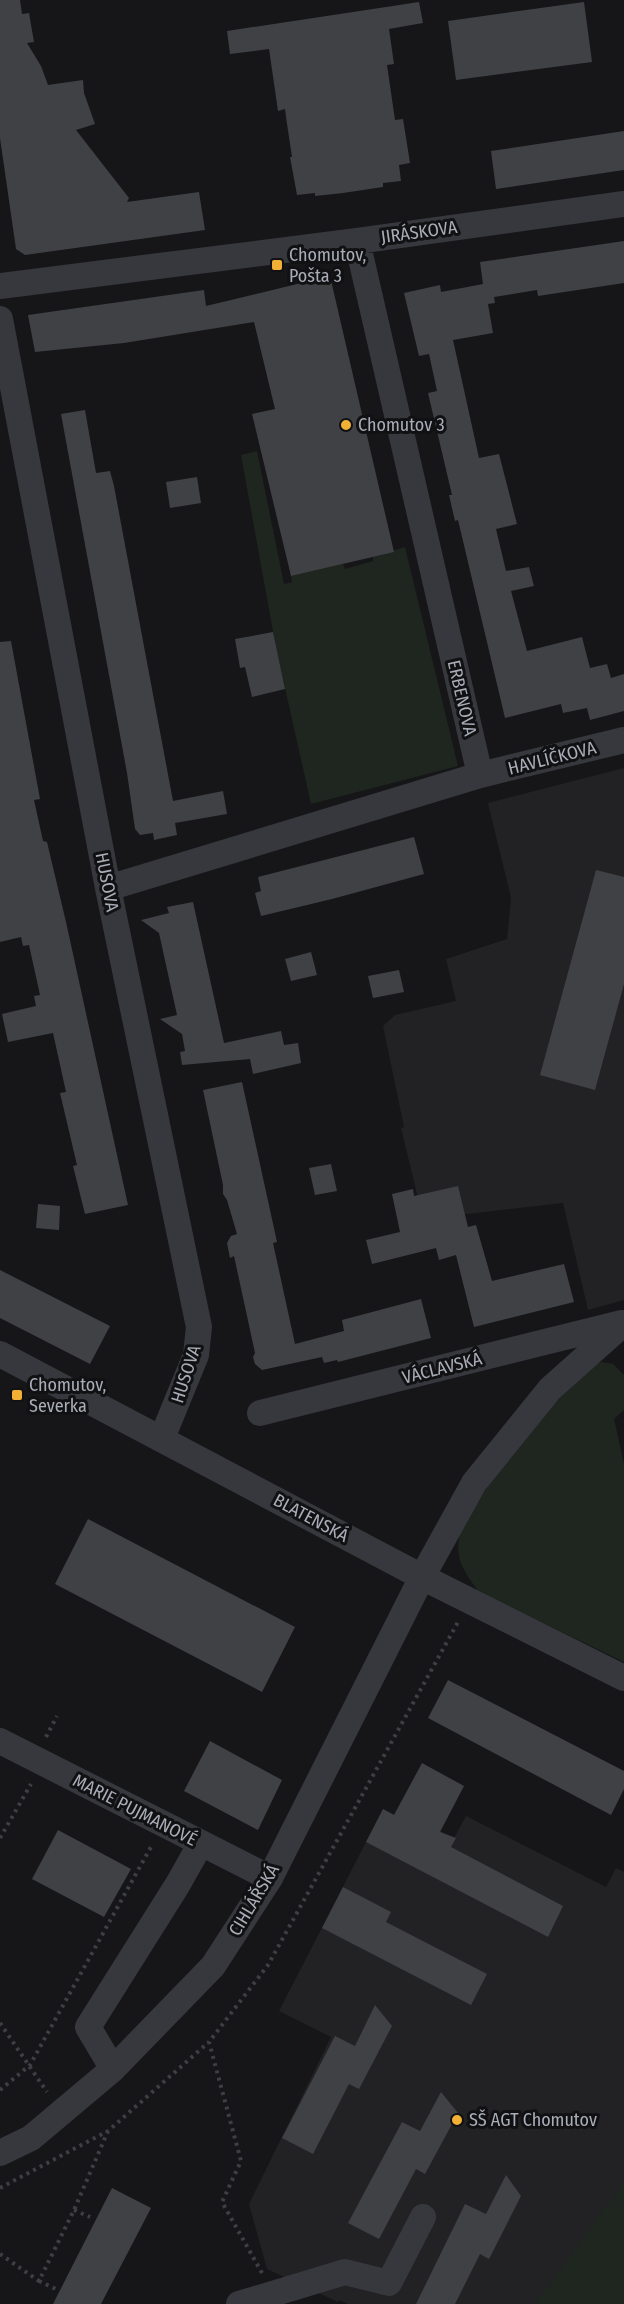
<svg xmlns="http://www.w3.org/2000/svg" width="624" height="2304" font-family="'Fira Sans Condensed',sans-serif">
<rect width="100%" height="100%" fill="#161618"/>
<path fill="#222225" d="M 624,768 L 624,1300 L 588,1310 L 563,1203 L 423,1219 L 401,1128 L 404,1127 L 383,1026 L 395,1015 L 456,1001 L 446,959 L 507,939 L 511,898 L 488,803 Z
M 383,1809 L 399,1817 L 402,1812 L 454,1838 L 466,1816 L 606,1887 L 616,1868 L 624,1872 L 624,2304 L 348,2304 L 339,2300 L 338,2302 L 267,2269 L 249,2204 L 331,2037 L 279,2011 Z"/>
<path fill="#1e261f" d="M 257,451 L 284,584 L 292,582 L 291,576 L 343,564 L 345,569 L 373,561 L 373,557 L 405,547 L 458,766 L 311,804 L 276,648 L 241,455 Z
M 601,1362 L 613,1364 L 624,1375 L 624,1410 L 614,1419 L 624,1464 L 624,1662 L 479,1592 C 466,1575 455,1560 459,1538 C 464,1507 572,1373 601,1362 Z
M 624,2182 L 624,2304 L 535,2304 Z"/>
<path fill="#404145" d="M 0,0 L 20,0 L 22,14 L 29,13 L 34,42 L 27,43 L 41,66 L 48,85 L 83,80 L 84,93 L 95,124 L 76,130 L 129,198 L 127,202 L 199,192 L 205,230 L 25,255 L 16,249 L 0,138 Z
M 419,2 L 423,23 L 389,29 L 394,64 L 387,65 L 395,120 L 403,119 L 410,163 L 399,165 L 401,181 L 383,183 L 383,187 L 343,193 L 315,196 L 315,193 L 297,195 L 290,157 L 292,157 L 286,117 L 285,109 L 278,111 L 269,49 L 230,54 L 227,31 Z
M 584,2 L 592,62 L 456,80 L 448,21 Z
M 624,131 L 624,170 L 496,189 L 491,151 Z
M 624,241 L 624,283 L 538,296 L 537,290 L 494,297 L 495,303 L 488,304 L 493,333 L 453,340 L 479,458 L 499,454 L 517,524 L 496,529 L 506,571 L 529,567 L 534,586 L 511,591 L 527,651 L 582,637 L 590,668 L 607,664 L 611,678 L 624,674 L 624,711 L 590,720 L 587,708 L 563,713 L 561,704 L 505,718 L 458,520 L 455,521 L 449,495 L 452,495 L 428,393 L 437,391 L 429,354 L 419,356 L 404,293 L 440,285 L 441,292 L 483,284 L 480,262 Z
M 330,276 L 394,552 L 291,576 L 252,414 L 275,409 L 254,322 L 124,343 L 35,352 L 28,315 L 204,290 L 206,306 Z
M 85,410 L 96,473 L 110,471 L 114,486 L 173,801 L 223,791 L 227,814 L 175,823 L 177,835 L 154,840 L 153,833 L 140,835 L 135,829 L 127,773 L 61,414 Z
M 197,477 L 201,503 L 170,508 L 166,482 Z
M 273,632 L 285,689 L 252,697 L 245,667 L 240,668 L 235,639 Z
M 11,641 L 40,799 L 34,800 L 43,841 L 47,842 L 66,922 L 128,1205 L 85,1214 L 73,1166 L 77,1165 L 60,1093 L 66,1092 L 53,1033 L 8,1042 L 2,1014 L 36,1006 L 34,996 L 40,995 L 29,945 L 23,946 L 21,937 L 0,942 L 0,642 Z
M 414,837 L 424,874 L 332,899 L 261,916 L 255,893 L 261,891 L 258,877 Z
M 596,870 L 624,877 L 624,984 L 595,1090 L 540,1075 Z
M 193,902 L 224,1043 L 281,1031 L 284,1045 L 298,1043 L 301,1063 L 253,1074 L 250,1059 L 182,1065 L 180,1052 L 185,1051 L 182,1034 L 160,1019 L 177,1015 L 159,933 L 141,920 L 169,913 L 167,907 Z
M 311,952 L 317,975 L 291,981 L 285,959 Z
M 399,970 L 404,992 L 373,998 L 368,976 Z
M 242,1082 L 277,1242 L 273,1243 L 295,1344 L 344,1331 L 342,1320 L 421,1299 L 431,1338 L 338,1362 L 337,1360 L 324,1363 L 322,1357 L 262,1370 L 255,1364 L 253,1357 L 255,1353 L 234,1256 L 230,1258 L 227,1243 L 231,1236 L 237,1234 L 227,1200 L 223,1194 L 223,1185 L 203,1090 Z
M 331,1164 L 337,1191 L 315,1195 L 309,1168 Z
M 458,1186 L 468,1227 L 476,1225 L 492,1281 L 564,1264 L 574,1302 L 474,1327 L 456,1255 L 439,1260 L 436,1248 L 372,1264 L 366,1240 L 400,1232 L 392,1194 L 413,1189 L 414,1196 Z
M 38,1204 L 60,1206 L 59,1230 L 36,1228 Z
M 0,1270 L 110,1326 L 90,1364 L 0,1318 Z
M 88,1519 L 295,1627 L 262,1692 L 55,1584 Z
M 448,1680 L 624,1771 L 624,1789 L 611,1815 L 428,1718 Z
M 210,1741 L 282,1780 L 258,1830 L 184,1791 Z
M 422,1763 L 464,1786 L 440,1832 L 456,1838 L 451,1847 L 563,1906 L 548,1937 L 366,1842 L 383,1809 L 394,1815 Z
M 58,1830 L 131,1869 L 104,1917 L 32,1879 Z
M 343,1887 L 391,1912 L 386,1922 L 487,1974 L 471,2005 L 322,1928 Z
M 375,2005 L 392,2026 L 359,2089 L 349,2084 L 313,2154 L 282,2138 L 335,2036 L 355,2046 Z
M 441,2092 L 458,2113 L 425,2174 L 416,2169 L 379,2239 L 348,2223 L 402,2122 L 420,2131 Z
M 506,2175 L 521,2196 L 489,2259 L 480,2254 L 455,2304 L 416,2304 L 465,2204 L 486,2214 Z
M 112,2188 L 151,2208 L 101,2304 L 53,2304 Z"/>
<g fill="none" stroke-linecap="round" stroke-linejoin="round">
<path stroke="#3d3f44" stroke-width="4" stroke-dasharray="3 4.5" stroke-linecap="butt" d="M 46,1737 L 57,1716
M 0,1838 L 31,1784
M 0,2023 L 47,2092
M 0,2090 L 30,2065 L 152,1845
M 0,2188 L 108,2131 L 209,2042
M 74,2210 L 90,2217
M 0,2254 L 39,2281 L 74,2210 L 108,2131
M 262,2273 L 222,2202 L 241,2161 L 209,2042 L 268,1965 L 458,1622
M 39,2281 L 58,2290"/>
<path stroke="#37383d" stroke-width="26" d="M 0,286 L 357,241 L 624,204
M 0,319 L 108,888 L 199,1327 L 196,1355 L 162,1438
M 480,775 L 624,740
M 108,888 L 480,775 L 357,241
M 0,1354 L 422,1577 L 624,1678
M 260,1413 L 621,1323
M 0,1741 L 270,1878
M 113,2069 L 88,2027 L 178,1884 L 201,1843
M 0,2153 L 31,2138 L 113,2069 L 213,1966 L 270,1878 L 422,1577 L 474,1483 L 550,1389 L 624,1323
M 239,2304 L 345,2272 L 389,2283 L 423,2217"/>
</g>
<g fill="#f2b134" stroke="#111113" stroke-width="2">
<rect x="271" y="259" width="12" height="12" rx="3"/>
<circle cx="346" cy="425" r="6"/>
<rect x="11" y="1389" width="12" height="12" rx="3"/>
<circle cx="457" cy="2120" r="6"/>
</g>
<g text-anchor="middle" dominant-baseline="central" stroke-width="6" stroke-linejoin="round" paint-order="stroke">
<g font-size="18" fill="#a8adb8" stroke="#111113">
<text transform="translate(419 232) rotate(-8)">JIRÁSKOVA</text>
<text transform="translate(462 698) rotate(77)">ERBENOVA</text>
<text transform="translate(552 758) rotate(-14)">HAVLÍČKOVA</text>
<text transform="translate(107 882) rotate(79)">HUSOVA</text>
<text transform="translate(442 1368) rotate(-14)">VÁCLAVSKÁ</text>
<text transform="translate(186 1374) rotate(-72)">HUSOVA</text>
<text transform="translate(311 1518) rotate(28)">BLATENSKÁ</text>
<text transform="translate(135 1810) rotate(27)">MARIE PUJMANOVÉ</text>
<text transform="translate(254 1900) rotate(-59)">CIHLÁŘSKÁ</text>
</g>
<g font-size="18" fill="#a8adb8" stroke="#111113" text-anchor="start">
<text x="289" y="255">Chomutov,<tspan x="289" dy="21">Pošta 3</tspan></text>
<text x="358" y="425">Chomutov 3</text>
<text x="29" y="1385">Chomutov,<tspan x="29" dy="21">Severka</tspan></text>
<text x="469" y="2120">SŠ AGT Chomutov</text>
</g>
</g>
</svg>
***
> [Task goal] Only one stretch of the data above is needed. Restate it word for word, from the line containing "M 112,2188 L" through the line containing "M 113,2069 L 88,2027 L 178,1884 L 201,1843", both ends included.

> [Your response]
M 112,2188 L 151,2208 L 101,2304 L 53,2304 Z"/>
<g fill="none" stroke-linecap="round" stroke-linejoin="round">
<path stroke="#3d3f44" stroke-width="4" stroke-dasharray="3 4.5" stroke-linecap="butt" d="M 46,1737 L 57,1716
M 0,1838 L 31,1784
M 0,2023 L 47,2092
M 0,2090 L 30,2065 L 152,1845
M 0,2188 L 108,2131 L 209,2042
M 74,2210 L 90,2217
M 0,2254 L 39,2281 L 74,2210 L 108,2131
M 262,2273 L 222,2202 L 241,2161 L 209,2042 L 268,1965 L 458,1622
M 39,2281 L 58,2290"/>
<path stroke="#37383d" stroke-width="26" d="M 0,286 L 357,241 L 624,204
M 0,319 L 108,888 L 199,1327 L 196,1355 L 162,1438
M 480,775 L 624,740
M 108,888 L 480,775 L 357,241
M 0,1354 L 422,1577 L 624,1678
M 260,1413 L 621,1323
M 0,1741 L 270,1878
M 113,2069 L 88,2027 L 178,1884 L 201,1843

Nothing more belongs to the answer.